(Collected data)

══════════════════════════════

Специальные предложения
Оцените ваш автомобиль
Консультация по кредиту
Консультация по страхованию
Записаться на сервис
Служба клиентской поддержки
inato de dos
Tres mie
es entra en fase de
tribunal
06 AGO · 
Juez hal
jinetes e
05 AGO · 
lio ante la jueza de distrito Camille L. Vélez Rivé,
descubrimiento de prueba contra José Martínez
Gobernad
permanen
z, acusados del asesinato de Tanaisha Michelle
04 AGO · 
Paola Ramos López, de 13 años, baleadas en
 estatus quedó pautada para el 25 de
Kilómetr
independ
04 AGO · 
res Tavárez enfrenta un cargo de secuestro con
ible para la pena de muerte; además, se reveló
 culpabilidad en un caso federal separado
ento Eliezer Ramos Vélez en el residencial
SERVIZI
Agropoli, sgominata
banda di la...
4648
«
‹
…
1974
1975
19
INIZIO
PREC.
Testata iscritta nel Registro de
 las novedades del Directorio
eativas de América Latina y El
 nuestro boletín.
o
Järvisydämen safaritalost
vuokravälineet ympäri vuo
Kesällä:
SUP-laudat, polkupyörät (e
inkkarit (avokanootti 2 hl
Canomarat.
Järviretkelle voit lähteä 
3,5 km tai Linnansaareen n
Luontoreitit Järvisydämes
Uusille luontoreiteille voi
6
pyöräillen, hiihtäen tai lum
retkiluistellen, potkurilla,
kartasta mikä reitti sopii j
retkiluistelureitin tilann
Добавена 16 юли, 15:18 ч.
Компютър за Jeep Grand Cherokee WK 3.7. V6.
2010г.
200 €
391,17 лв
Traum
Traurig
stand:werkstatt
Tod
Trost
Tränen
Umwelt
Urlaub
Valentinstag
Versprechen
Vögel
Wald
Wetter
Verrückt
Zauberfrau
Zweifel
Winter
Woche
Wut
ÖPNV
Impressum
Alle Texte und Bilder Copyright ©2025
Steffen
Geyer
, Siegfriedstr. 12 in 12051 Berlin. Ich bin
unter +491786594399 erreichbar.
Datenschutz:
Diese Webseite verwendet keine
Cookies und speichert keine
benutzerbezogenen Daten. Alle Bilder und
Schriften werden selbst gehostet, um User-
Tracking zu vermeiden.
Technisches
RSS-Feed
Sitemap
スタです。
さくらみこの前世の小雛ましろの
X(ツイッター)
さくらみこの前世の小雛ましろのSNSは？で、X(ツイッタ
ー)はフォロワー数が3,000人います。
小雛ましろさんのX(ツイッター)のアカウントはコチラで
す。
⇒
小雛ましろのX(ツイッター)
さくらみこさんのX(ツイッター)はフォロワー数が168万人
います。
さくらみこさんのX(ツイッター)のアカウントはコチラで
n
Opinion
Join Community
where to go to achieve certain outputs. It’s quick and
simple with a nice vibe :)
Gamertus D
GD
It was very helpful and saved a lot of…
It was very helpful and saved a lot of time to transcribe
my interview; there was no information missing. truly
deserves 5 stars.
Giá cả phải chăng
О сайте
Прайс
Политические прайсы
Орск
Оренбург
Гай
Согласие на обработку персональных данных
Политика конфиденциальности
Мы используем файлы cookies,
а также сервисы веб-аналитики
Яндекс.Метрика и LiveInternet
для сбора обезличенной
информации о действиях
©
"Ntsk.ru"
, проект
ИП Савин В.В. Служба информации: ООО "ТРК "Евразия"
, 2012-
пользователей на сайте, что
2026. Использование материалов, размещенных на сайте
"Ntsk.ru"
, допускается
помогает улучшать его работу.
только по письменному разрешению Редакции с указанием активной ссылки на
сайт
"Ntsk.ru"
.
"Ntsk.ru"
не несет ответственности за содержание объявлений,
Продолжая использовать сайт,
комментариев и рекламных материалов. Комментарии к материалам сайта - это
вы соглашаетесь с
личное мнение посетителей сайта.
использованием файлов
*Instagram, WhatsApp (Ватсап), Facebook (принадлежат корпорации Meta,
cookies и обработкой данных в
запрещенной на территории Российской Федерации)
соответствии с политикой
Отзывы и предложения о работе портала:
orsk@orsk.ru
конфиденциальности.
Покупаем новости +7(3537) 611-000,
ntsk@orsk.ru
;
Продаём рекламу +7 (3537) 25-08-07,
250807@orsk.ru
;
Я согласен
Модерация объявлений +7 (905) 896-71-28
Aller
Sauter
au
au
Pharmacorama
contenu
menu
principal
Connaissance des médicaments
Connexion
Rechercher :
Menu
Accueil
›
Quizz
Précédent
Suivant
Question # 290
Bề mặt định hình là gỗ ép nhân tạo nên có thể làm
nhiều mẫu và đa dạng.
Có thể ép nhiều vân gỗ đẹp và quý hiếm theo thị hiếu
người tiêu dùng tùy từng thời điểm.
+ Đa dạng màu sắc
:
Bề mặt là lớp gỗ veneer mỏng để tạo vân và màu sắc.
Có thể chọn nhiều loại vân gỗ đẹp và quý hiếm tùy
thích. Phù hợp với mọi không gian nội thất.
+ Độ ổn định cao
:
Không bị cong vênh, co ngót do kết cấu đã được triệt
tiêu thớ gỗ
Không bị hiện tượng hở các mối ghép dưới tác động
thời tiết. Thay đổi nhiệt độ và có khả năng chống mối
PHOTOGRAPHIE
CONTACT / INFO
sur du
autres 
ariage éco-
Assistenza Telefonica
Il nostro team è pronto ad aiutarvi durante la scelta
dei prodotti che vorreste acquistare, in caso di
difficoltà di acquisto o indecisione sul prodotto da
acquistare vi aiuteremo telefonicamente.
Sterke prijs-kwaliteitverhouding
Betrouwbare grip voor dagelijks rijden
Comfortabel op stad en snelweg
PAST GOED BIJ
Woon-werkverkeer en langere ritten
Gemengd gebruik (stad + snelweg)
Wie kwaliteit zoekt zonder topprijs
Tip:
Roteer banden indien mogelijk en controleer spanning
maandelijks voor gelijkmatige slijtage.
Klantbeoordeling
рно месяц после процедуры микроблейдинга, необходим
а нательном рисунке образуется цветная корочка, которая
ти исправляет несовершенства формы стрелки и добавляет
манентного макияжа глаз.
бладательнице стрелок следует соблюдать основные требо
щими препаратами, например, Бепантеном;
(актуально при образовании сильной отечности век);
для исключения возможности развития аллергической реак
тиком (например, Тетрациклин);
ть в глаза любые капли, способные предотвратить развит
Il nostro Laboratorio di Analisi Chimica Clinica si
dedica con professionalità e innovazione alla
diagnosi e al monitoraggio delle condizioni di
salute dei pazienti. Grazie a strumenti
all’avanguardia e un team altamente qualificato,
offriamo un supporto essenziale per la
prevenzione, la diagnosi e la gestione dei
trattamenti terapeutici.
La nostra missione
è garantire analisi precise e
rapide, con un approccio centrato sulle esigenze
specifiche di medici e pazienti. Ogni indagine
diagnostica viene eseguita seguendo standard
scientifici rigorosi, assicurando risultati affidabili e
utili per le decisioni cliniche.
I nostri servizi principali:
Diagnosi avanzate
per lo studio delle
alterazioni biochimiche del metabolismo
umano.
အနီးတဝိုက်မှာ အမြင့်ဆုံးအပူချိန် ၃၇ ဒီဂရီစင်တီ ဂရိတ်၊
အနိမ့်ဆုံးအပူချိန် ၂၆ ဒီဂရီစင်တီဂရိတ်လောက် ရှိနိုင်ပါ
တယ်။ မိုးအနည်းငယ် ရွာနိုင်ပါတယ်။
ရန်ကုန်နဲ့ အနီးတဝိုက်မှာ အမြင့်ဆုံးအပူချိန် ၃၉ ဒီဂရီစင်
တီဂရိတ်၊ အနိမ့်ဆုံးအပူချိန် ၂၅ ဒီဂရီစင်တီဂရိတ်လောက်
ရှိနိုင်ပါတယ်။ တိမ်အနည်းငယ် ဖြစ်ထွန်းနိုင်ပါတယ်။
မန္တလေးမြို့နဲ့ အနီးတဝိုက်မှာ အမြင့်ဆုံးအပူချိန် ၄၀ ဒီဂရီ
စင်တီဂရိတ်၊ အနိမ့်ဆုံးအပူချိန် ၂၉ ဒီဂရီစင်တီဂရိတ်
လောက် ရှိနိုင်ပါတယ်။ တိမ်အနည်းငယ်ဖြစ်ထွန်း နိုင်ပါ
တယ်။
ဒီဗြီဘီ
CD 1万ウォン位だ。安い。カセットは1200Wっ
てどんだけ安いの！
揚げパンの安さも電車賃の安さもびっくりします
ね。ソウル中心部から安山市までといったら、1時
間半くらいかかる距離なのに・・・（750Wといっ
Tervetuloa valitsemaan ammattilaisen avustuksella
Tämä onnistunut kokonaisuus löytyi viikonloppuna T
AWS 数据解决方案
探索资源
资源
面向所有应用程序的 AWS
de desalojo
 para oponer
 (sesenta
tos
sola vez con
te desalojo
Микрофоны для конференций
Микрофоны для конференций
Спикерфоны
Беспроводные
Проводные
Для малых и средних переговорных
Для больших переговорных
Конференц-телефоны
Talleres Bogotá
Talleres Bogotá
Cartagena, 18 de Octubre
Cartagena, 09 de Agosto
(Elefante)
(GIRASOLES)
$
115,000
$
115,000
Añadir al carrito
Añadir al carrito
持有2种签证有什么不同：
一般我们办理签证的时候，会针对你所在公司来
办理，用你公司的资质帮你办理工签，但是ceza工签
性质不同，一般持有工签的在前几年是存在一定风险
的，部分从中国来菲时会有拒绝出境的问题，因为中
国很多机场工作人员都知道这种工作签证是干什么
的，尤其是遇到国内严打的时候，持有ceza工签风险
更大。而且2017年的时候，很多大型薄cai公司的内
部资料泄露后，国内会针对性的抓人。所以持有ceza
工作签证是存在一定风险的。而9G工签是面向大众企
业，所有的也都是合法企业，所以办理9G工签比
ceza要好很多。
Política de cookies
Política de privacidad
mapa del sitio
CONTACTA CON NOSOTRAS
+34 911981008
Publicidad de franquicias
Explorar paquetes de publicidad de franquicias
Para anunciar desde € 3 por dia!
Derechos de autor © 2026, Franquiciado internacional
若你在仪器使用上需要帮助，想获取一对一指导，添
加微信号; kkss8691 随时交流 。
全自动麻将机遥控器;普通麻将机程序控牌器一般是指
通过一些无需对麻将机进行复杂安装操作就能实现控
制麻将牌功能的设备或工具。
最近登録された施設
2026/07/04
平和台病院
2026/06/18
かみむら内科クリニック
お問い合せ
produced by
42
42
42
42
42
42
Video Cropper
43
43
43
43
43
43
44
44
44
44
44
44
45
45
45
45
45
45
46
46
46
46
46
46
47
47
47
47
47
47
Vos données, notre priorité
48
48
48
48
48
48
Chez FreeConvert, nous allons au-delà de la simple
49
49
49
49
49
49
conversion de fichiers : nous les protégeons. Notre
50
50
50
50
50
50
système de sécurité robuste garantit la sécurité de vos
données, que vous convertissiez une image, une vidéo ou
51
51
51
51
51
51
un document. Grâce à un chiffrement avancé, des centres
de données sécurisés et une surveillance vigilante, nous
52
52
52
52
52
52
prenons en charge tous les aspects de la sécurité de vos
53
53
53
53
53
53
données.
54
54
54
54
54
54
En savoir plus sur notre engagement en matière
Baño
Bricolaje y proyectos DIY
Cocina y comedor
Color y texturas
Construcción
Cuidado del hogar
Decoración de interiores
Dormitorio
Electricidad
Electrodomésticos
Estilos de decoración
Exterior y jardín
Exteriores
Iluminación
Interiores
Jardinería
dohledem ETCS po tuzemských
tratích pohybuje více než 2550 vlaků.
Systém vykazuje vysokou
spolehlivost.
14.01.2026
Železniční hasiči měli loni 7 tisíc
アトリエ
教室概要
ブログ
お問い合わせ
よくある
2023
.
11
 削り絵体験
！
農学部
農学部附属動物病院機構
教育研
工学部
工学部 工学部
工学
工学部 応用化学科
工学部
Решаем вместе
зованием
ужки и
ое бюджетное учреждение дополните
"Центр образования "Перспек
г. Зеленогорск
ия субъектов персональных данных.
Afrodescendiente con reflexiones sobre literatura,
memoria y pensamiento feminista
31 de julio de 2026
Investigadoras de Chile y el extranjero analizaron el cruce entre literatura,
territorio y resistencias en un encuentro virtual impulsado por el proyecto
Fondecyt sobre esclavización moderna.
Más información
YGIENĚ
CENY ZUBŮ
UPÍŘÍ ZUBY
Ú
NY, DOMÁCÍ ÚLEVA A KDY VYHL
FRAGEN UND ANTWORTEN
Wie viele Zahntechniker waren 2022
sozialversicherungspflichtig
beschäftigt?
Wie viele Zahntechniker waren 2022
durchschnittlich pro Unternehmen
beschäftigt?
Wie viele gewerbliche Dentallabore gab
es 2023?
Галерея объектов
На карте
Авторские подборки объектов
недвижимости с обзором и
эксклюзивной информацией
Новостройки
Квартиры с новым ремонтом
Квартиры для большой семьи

══════════════════════════════

Go through the entries above and copy every line containing "переговорных".

_Response_
Для малых и средних переговорных
Для больших переговорных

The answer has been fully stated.